§ 文章の抜粋:
____
どうして「闘病」って言うんだろう。
「闘う」というから勝ち負けがつく。
とは最近ドはまりした「ミステリーと〇う勿れ」という漫画の一節です。
題名がここまで長いと一字伏せたくらいじゃどうにもならないですが…。
ガツンと来ましたね。
日頃インフォームドコンセントの時に言葉のチョイスはかなり気を付けているつもりでしたが、ドキッとした内容でした。
漫画のストーリーは各々読んでいただくにして(素晴らしい漫画ですので)、その部分をもう少し触れると
どうして「闘病」って言うんだろう。
「闘う」というから勝ち負けがつく
「病には勝てず」「病気に負けて」「闘病の末力尽きて」
どうして亡くなった人を鞭打つ言葉を無神経に使うんだろう
負けたから死ぬのか。
勝とうと思えば勝てたのに、努力が足りず負けたから死ぬのか。
そんなことはない。
勝ち負けがあるとしたらお医者さんとか、医療です。
その時点の医療が負けるんです。
患者本人が負けるわけではない。
と続きます。
ああなるほどと思います。
しっくりきます。
____
§ 渡されたデータ:
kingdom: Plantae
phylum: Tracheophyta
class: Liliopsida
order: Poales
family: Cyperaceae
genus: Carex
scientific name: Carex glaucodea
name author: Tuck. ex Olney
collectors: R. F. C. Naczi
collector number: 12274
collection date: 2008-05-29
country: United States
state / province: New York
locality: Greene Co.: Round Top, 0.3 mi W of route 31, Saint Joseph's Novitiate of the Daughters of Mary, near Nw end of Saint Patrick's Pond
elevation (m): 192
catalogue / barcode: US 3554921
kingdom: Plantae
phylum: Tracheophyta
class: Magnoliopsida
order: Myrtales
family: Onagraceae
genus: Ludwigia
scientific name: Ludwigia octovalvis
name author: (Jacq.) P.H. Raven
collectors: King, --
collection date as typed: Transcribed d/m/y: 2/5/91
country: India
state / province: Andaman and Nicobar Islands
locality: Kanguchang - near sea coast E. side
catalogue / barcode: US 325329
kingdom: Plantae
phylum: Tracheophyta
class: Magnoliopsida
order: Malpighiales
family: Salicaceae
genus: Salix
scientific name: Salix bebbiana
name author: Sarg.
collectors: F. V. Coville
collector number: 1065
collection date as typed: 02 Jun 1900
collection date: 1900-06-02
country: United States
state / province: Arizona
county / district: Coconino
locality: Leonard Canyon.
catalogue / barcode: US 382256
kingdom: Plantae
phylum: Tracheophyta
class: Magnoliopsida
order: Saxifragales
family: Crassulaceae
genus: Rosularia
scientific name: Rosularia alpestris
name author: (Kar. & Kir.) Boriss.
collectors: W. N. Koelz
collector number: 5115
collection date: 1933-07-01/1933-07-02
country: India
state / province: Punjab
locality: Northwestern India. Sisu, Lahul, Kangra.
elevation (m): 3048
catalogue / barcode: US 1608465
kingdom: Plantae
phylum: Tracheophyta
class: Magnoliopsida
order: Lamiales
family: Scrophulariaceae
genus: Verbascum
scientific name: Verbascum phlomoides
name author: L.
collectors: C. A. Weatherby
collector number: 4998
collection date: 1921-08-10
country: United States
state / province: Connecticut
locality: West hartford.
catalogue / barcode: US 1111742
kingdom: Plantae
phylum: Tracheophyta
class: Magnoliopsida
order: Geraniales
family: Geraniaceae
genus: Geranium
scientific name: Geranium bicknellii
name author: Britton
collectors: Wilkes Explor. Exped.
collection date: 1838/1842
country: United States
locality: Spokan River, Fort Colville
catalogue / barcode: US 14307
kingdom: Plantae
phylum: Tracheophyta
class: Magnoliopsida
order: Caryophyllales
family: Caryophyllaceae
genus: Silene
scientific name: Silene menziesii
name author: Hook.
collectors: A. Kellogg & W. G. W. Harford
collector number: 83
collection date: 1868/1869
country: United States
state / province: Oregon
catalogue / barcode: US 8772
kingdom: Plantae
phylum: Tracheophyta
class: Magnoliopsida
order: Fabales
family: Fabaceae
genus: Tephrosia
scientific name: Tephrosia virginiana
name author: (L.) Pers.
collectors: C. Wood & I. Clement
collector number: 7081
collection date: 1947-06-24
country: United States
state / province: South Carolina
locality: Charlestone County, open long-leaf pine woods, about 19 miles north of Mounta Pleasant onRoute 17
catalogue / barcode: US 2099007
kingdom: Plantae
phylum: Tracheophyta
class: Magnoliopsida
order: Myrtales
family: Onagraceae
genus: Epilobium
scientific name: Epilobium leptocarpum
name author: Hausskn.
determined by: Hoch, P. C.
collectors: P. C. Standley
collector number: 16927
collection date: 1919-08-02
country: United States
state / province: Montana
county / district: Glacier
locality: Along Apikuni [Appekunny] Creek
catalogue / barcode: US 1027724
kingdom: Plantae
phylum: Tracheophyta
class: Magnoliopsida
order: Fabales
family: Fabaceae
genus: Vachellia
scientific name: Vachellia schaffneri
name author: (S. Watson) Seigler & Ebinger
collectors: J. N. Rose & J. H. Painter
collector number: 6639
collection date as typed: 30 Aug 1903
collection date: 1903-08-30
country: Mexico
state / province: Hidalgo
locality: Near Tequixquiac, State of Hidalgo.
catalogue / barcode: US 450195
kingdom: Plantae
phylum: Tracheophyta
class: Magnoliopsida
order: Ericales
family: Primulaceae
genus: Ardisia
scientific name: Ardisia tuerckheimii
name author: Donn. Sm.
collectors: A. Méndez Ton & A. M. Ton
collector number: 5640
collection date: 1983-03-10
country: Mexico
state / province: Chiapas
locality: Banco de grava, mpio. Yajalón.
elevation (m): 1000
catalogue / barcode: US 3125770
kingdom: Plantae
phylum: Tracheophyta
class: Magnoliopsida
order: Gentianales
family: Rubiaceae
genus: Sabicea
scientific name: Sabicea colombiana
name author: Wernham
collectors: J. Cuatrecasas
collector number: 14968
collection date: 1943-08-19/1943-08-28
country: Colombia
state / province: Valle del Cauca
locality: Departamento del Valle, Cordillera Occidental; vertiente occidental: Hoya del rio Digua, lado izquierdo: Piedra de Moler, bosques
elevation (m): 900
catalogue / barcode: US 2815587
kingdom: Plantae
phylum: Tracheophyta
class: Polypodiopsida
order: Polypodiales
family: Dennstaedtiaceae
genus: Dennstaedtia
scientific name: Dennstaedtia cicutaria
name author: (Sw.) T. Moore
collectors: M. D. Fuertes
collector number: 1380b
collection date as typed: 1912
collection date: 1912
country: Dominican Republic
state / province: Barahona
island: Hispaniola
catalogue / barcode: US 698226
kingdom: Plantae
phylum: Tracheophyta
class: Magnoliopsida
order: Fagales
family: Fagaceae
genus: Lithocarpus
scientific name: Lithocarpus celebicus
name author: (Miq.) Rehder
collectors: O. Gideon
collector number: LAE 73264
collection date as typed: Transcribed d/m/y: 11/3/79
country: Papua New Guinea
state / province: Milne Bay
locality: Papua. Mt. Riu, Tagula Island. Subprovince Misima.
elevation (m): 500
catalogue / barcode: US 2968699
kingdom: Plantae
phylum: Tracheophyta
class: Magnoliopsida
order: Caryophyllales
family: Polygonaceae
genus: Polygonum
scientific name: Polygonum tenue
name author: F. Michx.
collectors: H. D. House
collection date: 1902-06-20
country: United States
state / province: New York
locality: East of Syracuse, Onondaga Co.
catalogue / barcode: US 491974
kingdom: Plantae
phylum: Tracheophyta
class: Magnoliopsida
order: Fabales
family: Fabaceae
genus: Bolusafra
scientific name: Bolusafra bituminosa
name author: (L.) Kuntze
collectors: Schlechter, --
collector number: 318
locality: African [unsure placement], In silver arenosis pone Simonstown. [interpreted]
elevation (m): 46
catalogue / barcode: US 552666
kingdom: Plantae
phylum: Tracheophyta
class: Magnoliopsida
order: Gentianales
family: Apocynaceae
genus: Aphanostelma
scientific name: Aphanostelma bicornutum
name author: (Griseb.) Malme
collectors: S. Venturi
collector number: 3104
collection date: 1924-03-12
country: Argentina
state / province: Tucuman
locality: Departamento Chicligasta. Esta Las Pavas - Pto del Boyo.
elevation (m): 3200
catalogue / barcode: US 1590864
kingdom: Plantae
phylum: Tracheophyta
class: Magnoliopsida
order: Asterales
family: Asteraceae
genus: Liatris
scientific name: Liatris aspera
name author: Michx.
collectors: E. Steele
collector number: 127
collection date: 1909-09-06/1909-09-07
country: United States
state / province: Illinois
____
§ やること:
#1 「闘病」という言葉についての文章にある「患者本人が負けるわけではない。」という一文を英語に訳してください。
#2 「闘病」という言葉についての文章の続きを、最後の文のあとから書いてください。
上のデータは、「闘病」という言葉についての文章とは関係ありません。

§ 作業の答え:
#1 The patient is not the one who loses.

#2
毎日患者さんの治療に携わり、力不足で助けてあげられず、その子の死と、その飼い主さんの悲しみに向き合うシチュエーションは多々あるのですが、この文章はすとんと腑に落ちます。
飼い主さんはすごく一生懸命看病され、動物たちは時に苦い薬を飲み、時に怖い獣医師に点滴をされ、何か月、場合によっては何年も病院に通い。
それでも天に召されてしまうことはあるのです。
飼い主さんは看病の手を抜いていたのか?
動物たちが生きるための努力を怠ったのか?
そんなことはないのです。
ただ私なり、現代の獣医学なりが負けただけなのです。
「私=現代の獣医学」というのは語弊がありますので、おおむね私のせいで負けただけなのです。
漠然とそんなことを思いながら、この仕事を20年以上続けていて、とても分かりやすい、しっくりくる言葉を得たと思いました。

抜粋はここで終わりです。